Entries drawn from a collection

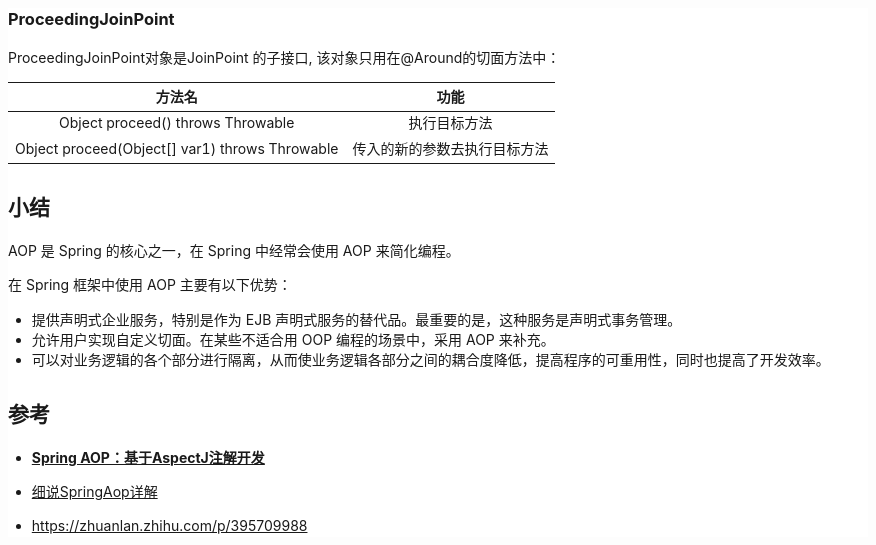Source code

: ### **ProceedingJoinPoint** 

 ProceedingJoinPoint对象是JoinPoint 的子接口, 该对象只用在@Around的切面方法中：

|                     方法名                     |             功能             |
| :--------------------------------------------: | :--------------------------: |
|       Object proceed() throws Throwable        |         执行目标方法         |
| Object proceed(Object[] var1) throws Throwable | 传入的新的参数去执行目标方法 |

## 小结 

AOP 是 Spring 的核心之一，在 Spring 中经常会使用 AOP 来简化编程。

 在 Spring 框架中使用 AOP 主要有以下优势：

- 提供声明式企业服务，特别是作为 EJB 声明式服务的替代品。最重要的是，这种服务是声明式事务管理。
- 允许用户实现自定义切面。在某些不适合用 OOP 编程的场景中，采用 AOP 来补充。
- 可以对业务逻辑的各个部分进行隔离，从而使业务逻辑各部分之间的耦合度降低，提高程序的可重用性，同时也提高了开发效率。

## 参考

- [**Spring AOP：基于AspectJ注解开发**](https://www.cnblogs.com/dw3306/p/15077474.html)

- [细说SpringAop详解](https://blog.csdn.net/q982151756/article/details/80513340?spm=1001.2101.3001.6650.1&utm_medium=distribute.pc_relevant.none-task-blog-2%7Edefault%7ECTRLIST%7Edefault-1.pc_relevant_default&depth_1-utm_source=distribute.pc_relevant.none-task-blog-2%7Edefault%7ECTRLIST%7Edefault-1.pc_relevant_default&utm_relevant_index=2)

- https://zhuanlan.zhihu.com/p/395709988

  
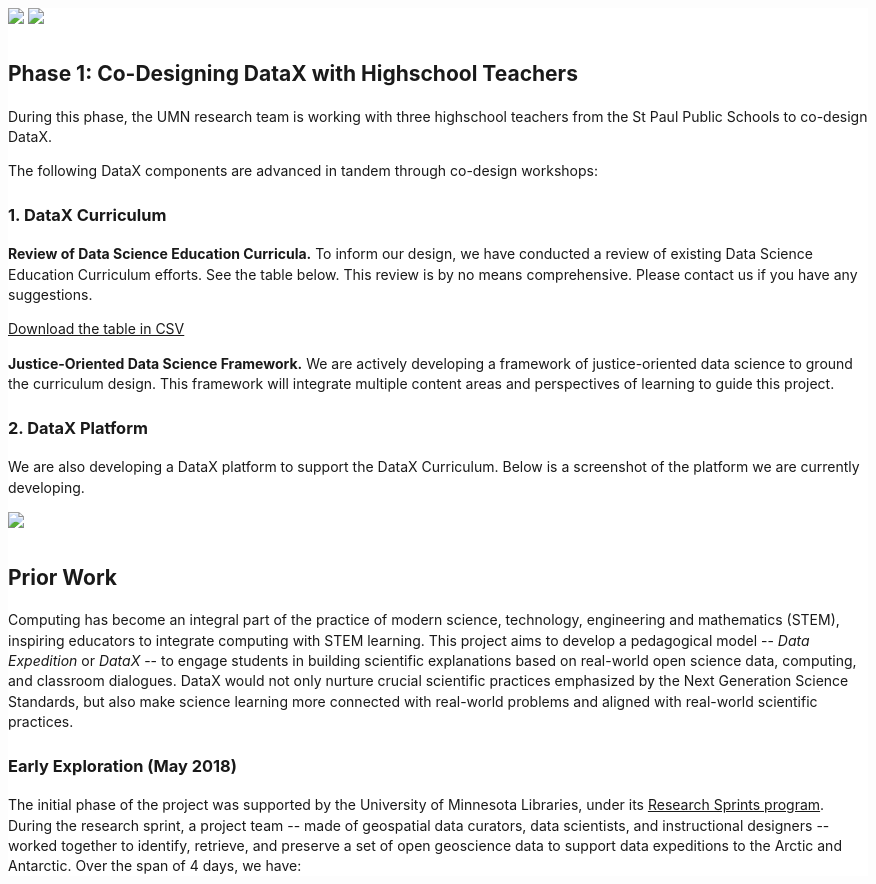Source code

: ![](https://www.nsf.gov/awardsearch/images/common/head.gif)  ![](https://www.spps.org/cms/lib/MN01910242/Centricity/domain/6547/new%20spps%20logo/SPPS-HorizBlue.png)

## Phase 1: Co-Designing DataX with Highschool Teachers

During this phase, the UMN research team is working with three highschool teachers from the St Paul Public Schools to co-design DataX. 

The following DataX components are advanced in tandem through co-design workshops:

### 1. DataX Curriculum

**Review of Data Science Education Curricula.** To inform our design, we have conducted a review of existing Data Science Education Curriculum efforts. See the table below. This review is by no means comprehensive. Please contact us if you have any suggestions.


<iframe src="https://docs.google.com/spreadsheets/d/e/2PACX-1vSlTSsjpkBhLlN-PG2UOATH2P4h-6Dq19gtiZxMCq0nTKSD3Funjd0VIUyxmGnWQxWqjYmtBYzHyK9w/pubhtml?gid=2142626713&amp;single=true&amp;widget=true&amp;headers=false" width="100%" height="500px"></iframe>

[Download the table in CSV](https://docs.google.com/spreadsheets/d/e/2PACX-1vSlTSsjpkBhLlN-PG2UOATH2P4h-6Dq19gtiZxMCq0nTKSD3Funjd0VIUyxmGnWQxWqjYmtBYzHyK9w/pub?gid=2142626713&single=true&output=csv)

**Justice-Oriented Data Science Framework.** We are actively developing a framework of justice-oriented data science to ground the curriculum design. This framework will integrate multiple content areas and perspectives of learning to guide this project. 

### 2. DataX Platform

We are also developing a DataX platform to support the DataX Curriculum. Below is a screenshot of the platform we are currently developing. 

<img src="/img/datax.gif" width = "80%" />



## Prior Work

Computing has become an integral part of the practice of modern science, technology, engineering and mathematics (STEM), inspiring educators to integrate computing with STEM learning. This project aims to develop a pedagogical model -- *Data Expedition* or *DataX* -- to engage students in building scientific explanations based on real-world open science data, computing, and classroom dialogues. DataX would not only nurture crucial scientific practices emphasized by the Next Generation Science Standards, but also make science learning more connected with real-world problems and aligned with real-world scientific practices.

### Early Exploration (May 2018)

The initial phase of the project was supported by the University of Minnesota Libraries, under its [Research Sprints program](https://www.lib.umn.edu/research-sprints).
During the research sprint, a project team -- made of geospatial data curators, data scientists, and instructional designers -- worked together to identify, retrieve, and preserve a set of open geoscience data to support data expeditions to the Arctic and Antarctic. Over the span of 4 days, we have:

→ WHAT IS REQUIRED
Switch "St Paul Public Schools" to "Saint Paul Public Schools" and reproduce the records from their start through the line containing "The following DataX", leaving all other text unchanged. Omit the pictures.

→ TASK RESULT
Source code

: ### **ProceedingJoinPoint** 

 ProceedingJoinPoint对象是JoinPoint 的子接口, 该对象只用在@Around的切面方法中：

|                     方法名                     |             功能             |
| :--------------------------------------------: | :--------------------------: |
|       Object proceed() throws Throwable        |         执行目标方法         |
| Object proceed(Object[] var1) throws Throwable | 传入的新的参数去执行目标方法 |

## 小结 

AOP 是 Spring 的核心之一，在 Spring 中经常会使用 AOP 来简化编程。

 在 Spring 框架中使用 AOP 主要有以下优势：

- 提供声明式企业服务，特别是作为 EJB 声明式服务的替代品。最重要的是，这种服务是声明式事务管理。
- 允许用户实现自定义切面。在某些不适合用 OOP 编程的场景中，采用 AOP 来补充。
- 可以对业务逻辑的各个部分进行隔离，从而使业务逻辑各部分之间的耦合度降低，提高程序的可重用性，同时也提高了开发效率。

## 参考

- [**Spring AOP：基于AspectJ注解开发**](https://www.cnblogs.com/dw3306/p/15077474.html)

- [细说SpringAop详解](https://blog.csdn.net/q982151756/article/details/80513340?spm=1001.2101.3001.6650.1&utm_medium=distribute.pc_relevant.none-task-blog-2%7Edefault%7ECTRLIST%7Edefault-1.pc_relevant_default&depth_1-utm_source=distribute.pc_relevant.none-task-blog-2%7Edefault%7ECTRLIST%7Edefault-1.pc_relevant_default&utm_relevant_index=2)

- https://zhuanlan.zhihu.com/p/395709988

  
Source code

: ![](https://www.nsf.gov/awardsearch/images/common/head.gif)  ![](https://www.spps.org/cms/lib/MN01910242/Centricity/domain/6547/new%20spps%20logo/SPPS-HorizBlue.png)

## Phase 1: Co-Designing DataX with Highschool Teachers

During this phase, the UMN research team is working with three highschool teachers from the Saint Paul Public Schools to co-design DataX. 

The following DataX components are advanced in tandem through co-design workshops:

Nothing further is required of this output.